BOSTON -- Amid a riveting panel discussion at a symposium Friday at Harvard Law School centering around criminal justice, a gentleman turned to fellow panelist Devin McCourty, the Patriots safety, and thanked him because as an NFL player, "the easy thing to do is cut a check and walk away. You're working toward a larger cause and leveraging your name and reputation for action."

The day before, McCourty and former Patriots star Troy Brown, were at the Massachusetts State House with lawmakers, lobbying for legislation -- that included previous efforts started by Johnson Bademosi, Matthew Slater and Duron Harmon -- to raise the age for youths before being subjected to the juvenile disciplinary system.

Patriots owners Robert and Jonathan Kraft, along with McCourty, also penned an op-end in the Boston Globe Super Bowl Sunday, supporting the need to alter the juvenile punishment in Massachusetts.

Their efforts paid off as a new criminal justice package, which had been slow in developing, was filed to the State House on Friday. The raising of the age for those entering the juvenile system from seven to 12, was part of the amendments for which the players really pushed.

The package still has to be voted on by the State House and Senate and then signed by Governor Charlie Baker.

McCourty said he was told by those who have been working on the revised pact that the players' efforts and presence brought attention and an urgency to the scripting of the package, which had been slow in finalizing.

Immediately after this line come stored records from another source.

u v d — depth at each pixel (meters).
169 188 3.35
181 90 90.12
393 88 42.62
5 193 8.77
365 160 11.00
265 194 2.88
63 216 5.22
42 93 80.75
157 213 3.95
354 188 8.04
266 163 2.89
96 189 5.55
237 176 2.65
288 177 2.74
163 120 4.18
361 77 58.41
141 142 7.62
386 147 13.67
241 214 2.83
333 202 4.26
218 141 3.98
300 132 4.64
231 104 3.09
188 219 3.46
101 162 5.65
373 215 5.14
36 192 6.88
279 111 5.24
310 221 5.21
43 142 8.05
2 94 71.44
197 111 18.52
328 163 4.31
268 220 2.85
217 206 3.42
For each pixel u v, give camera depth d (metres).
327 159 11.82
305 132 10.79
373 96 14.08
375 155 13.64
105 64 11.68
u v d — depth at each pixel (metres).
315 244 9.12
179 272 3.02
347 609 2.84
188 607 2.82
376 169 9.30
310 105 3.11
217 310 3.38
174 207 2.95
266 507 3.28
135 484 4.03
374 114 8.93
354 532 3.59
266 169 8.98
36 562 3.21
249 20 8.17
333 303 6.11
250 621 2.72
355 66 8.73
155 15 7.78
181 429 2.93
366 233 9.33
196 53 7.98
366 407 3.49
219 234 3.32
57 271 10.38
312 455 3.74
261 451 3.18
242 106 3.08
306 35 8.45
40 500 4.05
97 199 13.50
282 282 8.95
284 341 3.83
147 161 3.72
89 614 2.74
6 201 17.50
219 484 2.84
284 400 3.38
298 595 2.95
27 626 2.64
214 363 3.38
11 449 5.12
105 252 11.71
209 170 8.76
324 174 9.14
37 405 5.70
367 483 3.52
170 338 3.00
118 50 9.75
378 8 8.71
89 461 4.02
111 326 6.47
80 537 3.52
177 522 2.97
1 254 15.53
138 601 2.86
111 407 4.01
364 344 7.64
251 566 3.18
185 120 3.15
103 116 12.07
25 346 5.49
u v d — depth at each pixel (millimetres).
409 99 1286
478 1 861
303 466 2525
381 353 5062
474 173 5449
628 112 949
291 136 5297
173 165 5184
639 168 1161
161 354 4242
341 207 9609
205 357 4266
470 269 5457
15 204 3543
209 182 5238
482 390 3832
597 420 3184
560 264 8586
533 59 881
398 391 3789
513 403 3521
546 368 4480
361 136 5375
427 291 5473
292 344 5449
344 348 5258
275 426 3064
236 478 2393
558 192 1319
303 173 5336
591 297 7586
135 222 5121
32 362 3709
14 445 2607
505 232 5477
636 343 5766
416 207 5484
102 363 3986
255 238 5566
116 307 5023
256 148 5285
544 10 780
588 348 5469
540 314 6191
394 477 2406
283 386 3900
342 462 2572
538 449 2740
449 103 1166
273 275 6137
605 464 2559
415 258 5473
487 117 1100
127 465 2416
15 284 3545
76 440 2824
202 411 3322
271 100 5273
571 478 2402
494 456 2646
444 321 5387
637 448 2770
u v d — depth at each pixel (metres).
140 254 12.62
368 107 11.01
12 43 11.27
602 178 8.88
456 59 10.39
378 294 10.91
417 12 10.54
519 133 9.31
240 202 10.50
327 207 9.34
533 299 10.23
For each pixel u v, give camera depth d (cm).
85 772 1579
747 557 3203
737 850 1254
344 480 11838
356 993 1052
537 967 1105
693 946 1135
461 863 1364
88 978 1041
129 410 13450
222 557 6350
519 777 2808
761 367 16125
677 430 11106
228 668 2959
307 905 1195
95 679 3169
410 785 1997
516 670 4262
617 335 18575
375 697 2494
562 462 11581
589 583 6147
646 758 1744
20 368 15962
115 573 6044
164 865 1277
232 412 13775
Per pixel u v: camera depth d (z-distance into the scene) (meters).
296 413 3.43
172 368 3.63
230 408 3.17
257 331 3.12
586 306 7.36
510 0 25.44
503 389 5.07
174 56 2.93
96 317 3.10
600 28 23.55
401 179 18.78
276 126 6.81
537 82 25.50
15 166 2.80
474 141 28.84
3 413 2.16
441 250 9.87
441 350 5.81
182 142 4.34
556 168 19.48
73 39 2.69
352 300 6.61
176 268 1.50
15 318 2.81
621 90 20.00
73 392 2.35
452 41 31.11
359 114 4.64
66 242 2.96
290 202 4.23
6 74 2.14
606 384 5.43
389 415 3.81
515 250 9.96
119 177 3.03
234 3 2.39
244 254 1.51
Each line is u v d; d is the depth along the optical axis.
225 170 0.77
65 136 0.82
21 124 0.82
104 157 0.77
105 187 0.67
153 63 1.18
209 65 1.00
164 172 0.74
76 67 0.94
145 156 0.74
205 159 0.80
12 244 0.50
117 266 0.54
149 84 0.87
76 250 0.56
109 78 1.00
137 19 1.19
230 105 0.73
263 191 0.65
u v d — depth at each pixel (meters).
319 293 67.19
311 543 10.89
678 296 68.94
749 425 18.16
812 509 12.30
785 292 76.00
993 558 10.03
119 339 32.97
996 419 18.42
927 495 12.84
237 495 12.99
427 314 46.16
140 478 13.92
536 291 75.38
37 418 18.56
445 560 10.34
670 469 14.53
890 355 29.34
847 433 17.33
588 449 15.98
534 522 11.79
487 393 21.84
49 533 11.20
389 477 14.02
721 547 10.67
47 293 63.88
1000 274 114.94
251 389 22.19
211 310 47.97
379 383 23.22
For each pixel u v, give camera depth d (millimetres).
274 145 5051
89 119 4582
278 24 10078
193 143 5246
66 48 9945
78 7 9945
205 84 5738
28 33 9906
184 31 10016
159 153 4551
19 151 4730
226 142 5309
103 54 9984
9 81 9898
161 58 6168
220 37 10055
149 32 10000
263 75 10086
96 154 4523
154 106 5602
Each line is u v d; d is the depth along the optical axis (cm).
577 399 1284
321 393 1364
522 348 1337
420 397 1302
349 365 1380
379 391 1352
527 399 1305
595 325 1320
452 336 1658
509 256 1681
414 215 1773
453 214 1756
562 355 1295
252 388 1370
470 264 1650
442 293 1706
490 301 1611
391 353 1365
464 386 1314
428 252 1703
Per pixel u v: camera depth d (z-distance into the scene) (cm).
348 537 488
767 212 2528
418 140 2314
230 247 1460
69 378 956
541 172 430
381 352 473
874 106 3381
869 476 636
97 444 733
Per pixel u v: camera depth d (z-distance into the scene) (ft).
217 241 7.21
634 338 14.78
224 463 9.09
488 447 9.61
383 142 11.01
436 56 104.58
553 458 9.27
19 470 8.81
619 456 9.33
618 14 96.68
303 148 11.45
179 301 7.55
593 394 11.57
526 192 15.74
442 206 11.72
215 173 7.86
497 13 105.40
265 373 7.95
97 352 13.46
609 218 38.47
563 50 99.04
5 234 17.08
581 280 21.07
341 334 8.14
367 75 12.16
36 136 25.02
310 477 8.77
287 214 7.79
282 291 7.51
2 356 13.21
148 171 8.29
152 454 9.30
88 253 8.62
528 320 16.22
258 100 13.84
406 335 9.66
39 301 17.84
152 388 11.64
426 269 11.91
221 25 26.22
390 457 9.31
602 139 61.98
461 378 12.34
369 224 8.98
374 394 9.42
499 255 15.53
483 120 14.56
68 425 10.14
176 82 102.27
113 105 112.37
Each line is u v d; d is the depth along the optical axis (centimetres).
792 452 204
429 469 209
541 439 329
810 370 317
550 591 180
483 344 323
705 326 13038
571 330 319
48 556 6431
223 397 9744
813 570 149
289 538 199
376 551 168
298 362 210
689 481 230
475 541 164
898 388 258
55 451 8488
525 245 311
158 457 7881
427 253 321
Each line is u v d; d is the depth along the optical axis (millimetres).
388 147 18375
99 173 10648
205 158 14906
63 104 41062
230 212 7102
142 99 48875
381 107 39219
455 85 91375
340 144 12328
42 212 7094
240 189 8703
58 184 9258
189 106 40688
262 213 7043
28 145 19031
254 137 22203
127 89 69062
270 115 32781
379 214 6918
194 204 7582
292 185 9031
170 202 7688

A result like what just happened in Massachusetts is a signal that NFL players' platforms, voices and time they've given to causes they've deemed critical in balancing the social scales, have impact.

Their celebrity has opened doors, McCourty, Malcolm Jenkins and Anquan Boldin admitted. Their willingness has invited scholars and advocates to join their cause and educate them. Their presence has been a swing vote of sorts.

Watching members of the Players Coalition in action at Harvard Law School unveiled a sincerity to the cause that can't be captured in photo opportunities. Jenkins captivated an audience of lawyers, future lawyers and lawmakers, social activists and academics when speaking about the need to provide options for those exiting the penal system -- and options for those to avoid the penal system, altogether.

He told a story of a family member who lived in northern New Jersey who was struggling in school and headed in the wrong direction. That family member moved to Piscataway, New Jersey, where Jenkins is from, and got things on track and prospered.

"The only thing that changed was the location," Jenkins said. "Not the person. Not the work ethic."

So, one of the many missions being pushed by Jenkins and the Players' Coalition, is strengthening communities and social programs at the grass roots level by working with law enforcement, schools and organizations to provide options for success and to reduce skepticism and fear -- from all sides.

Players, according to Jenkins, are working even harder to keep families together by pushing politicians to relax arrests and imprisonment for minor misdemeanors and coming up with job programs and ways for those who have been jailed to re-join society in healthy environments.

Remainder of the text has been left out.